The regulatory landscape has shifted from theoretical to operational. Beyond the EU AI Act, the National Institute of Standards and Technology AI Risk Management Framework provides a voluntary but increasingly referenced standard in the United States, while the International Organization for Standardization 42001 standard establishes international requirements for AI management systems. State-level regulations in Colorado, Illinois, and other jurisdictions add additional compliance layers for specific use cases like employment decisions and consumer interactions.
What Key Elements Must Organizations Address in Their AI Governance?
- Risk and Impact Assessments: Organizations must systematically identify and evaluate risks across their AI systems, including potential harms to users, society, and business operations, with documented mitigation strategies.
- Explainability and Transparency Controls: AI systems must be designed so that their decision-making processes can be understood and explained to stakeholders, regulators, and affected individuals, particularly for high-risk applications.

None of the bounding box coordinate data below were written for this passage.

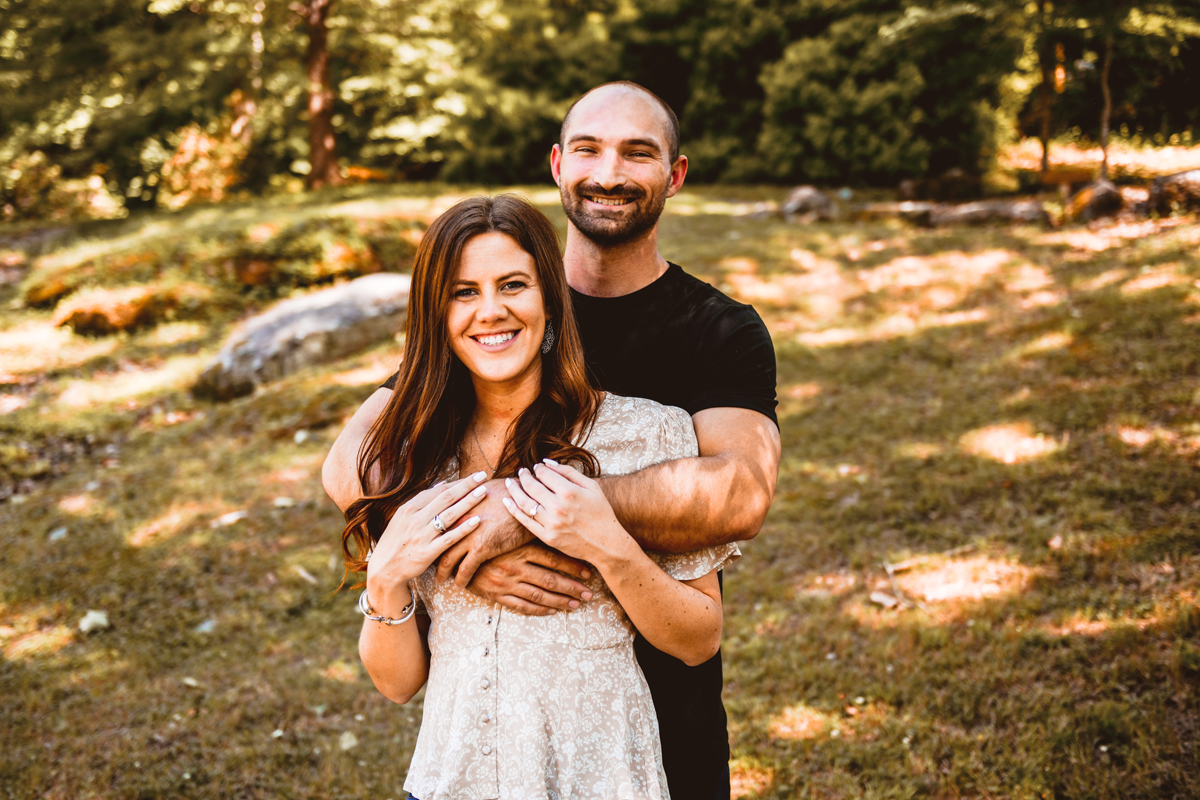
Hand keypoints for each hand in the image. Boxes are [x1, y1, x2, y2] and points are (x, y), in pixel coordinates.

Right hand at [366, 471, 488, 610]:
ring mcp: (421, 536)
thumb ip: (423, 501)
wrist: (384, 569)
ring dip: (468, 502)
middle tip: (483, 476)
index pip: (438, 490)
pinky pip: (449, 538)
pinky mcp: (427, 553)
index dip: (458, 482)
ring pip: (449, 515)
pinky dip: (463, 529)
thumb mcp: (403, 517)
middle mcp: (415, 519)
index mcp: (409, 508)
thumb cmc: (397, 540)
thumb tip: (443, 483)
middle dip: (466, 486)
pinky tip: (477, 521)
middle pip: (446, 498)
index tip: (474, 476)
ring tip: (483, 492)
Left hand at [436, 478, 532, 586]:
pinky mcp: (481, 547)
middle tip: (429, 566)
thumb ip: (470, 498)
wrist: (527, 500)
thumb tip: (467, 497)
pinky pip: (466, 570)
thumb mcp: (484, 490)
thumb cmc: (509, 492)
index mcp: (457, 506)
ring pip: (447, 560)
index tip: (430, 544)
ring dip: (443, 572)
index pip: (437, 524)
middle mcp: (458, 521)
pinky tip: (461, 585)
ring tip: (440, 580)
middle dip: (432, 556)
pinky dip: (461, 579)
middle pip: (437, 543)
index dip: (433, 536)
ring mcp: (468, 535)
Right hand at [466, 542, 594, 615]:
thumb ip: (530, 532)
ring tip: (577, 605)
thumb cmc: (486, 538)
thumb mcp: (508, 532)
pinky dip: (539, 610)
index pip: (552, 560)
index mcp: (519, 549)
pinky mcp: (497, 595)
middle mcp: (515, 567)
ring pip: (538, 596)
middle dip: (572, 588)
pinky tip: (553, 611)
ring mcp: (506, 583)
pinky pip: (521, 606)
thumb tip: (556, 529)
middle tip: (589, 594)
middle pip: (550, 580)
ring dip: (560, 601)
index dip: (572, 567)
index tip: (588, 573)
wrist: (455, 552)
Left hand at [503, 460, 633, 565]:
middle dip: (523, 476)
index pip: (544, 474)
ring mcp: (551, 523)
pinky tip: (507, 500)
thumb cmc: (601, 512)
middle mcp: (558, 507)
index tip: (536, 467)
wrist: (605, 543)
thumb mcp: (591, 487)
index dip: (538, 468)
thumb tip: (547, 462)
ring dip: (514, 490)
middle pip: (531, 486)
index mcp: (569, 491)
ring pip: (524, 503)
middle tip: (521, 471)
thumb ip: (569, 472)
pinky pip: (525, 521)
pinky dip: (513, 509)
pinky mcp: (547, 537)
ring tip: (510, 482)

- Data Management and Quality: Organizations must establish policies for responsible data collection, storage, and use, ensuring that training data is representative, unbiased, and handled securely throughout the AI lifecycle.
- Human Oversight and Continuous Monitoring: AI systems require ongoing human review and monitoring to detect drift, bias emergence, or performance degradation post-deployment, with clear escalation procedures for anomalies.
- Governance Structures and Accountability: Organizations must define clear roles, responsibilities, and decision-making processes for AI development and deployment, with documented policies that balance innovation and safety.
Why Are Organizations Moving Beyond Minimum Compliance?
The stakes extend beyond regulatory fines. Organizations without governance face reputational damage from biased or harmful AI outputs, operational disruptions when models drift or fail, security breaches from ungoverned AI tools accessing sensitive data, and competitive disadvantage as customers and partners increasingly require AI governance attestations. Governance is also no longer a point-in-time exercise; regulators and auditors expect continuous monitoring rather than annual assessments.
The market for AI governance tools reflects this urgency. Comprehensive governance platforms now attempt to cover the full AI lifecycle, while specialized point solutions excel at specific governance functions like bias detection, explainability, and shadow AI discovery. Most organizations end up with a combination, using a central governance platform supplemented by specialized tools for areas like large language model safety or unauthorized AI tool discovery.
True AI governance platforms sit at the intersection of multiple capabilities. They provide a unified approach to discovering AI assets, assessing their risks, enforcing policies, monitoring behavior, and generating compliance evidence. One of the biggest misconceptions organizations face is assuming their existing governance, risk, and compliance platforms or machine learning operations platforms already cover AI governance; they typically do not, at least not with the specificity regulators now expect.
As AI technologies continue to evolve, organizations worldwide are recognizing that proactive governance is not just a regulatory requirement but a business imperative. Companies like VEKIN are setting the standard by pursuing formal certification before enforcement deadlines arrive, signaling to the market that responsible AI is becoming table stakes for competitive advantage and stakeholder trust.